There was some pushback from Democrats on the committee. “I happen to know about some of these people who come over and seek asylum,” said Rep. Nanette Barragán (D-Calif.), a former immigration attorney. She noted that receiving asylum can be extremely difficult, even for people with valid claims. “I represented a family, an unaccompanied minor, when I was an attorney on a pro-bono level, and I had to go find his mom who was also in detention.” In this case, a gang had killed one of the woman’s sons. “When one of your children is killed, and you have one left, you are going to run, you are going to try to seek safe haven.” Barragán added, “It is extremely hard to get asylum… I had unlimited resources at a big law firm, I could hire experts, and even then I couldn’t get asylum. Was it a fraud? No. Did she, and they, get protections? Yes, under a different category. It took years.”
Barragán also attacked Homan’s reasoning. “I heard the comment that the fact that only 20 percent qualify for asylum means there is an abuse happening. One of the reasons it could be so low is because these people are not entitled to counsel,” she said, referring to the fact that people in immigration and asylum hearings have no legal right to a lawyer. “Having litigated asylum cases, I know firsthand how challenging it is and the difference it makes having counsel.”
Barragán then turned to Cissna. “How does USCIS determine a person’s asylum claim is fraudulent?”
“If the person says something that manifestly does not conform to the facts on the ground, we would determine they were lying and therefore made a fraudulent claim,” Cissna responded.
“Do we have any numbers about how many were actually fraudulent under that definition you just explained?”Barragán asked.
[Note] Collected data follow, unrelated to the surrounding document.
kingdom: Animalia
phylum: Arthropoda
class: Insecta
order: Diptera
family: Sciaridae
“No. We don’t have any numbers on how many people are making fraudulent claims either in credible fear or regular asylum, yet, but we’re working on that,” he replied.
“Do you have any numbers on how many asylum claims were denied by USCIS in recent years that have led to perjury charges?”
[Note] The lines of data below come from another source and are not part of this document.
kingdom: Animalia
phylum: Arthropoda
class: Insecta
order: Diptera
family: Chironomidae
“No, I don’t have that available.”
McSally wrapped up the hearing by sharing her wish list of changes to the immigration and asylum system: raising the standards for initial asylum interviews at the border, holding asylum seekers in detention “as long as it takes” until their claims are processed, canceling a person’s asylum status if they ever visit the country they fled, and increasing the penalties for false asylum claims to “deter and hold people accountable.” “These all are in our bill,” she stated proudly. The Securing America’s Future Act is currently before House Judiciary Subcommittee on Immigration and Border Security.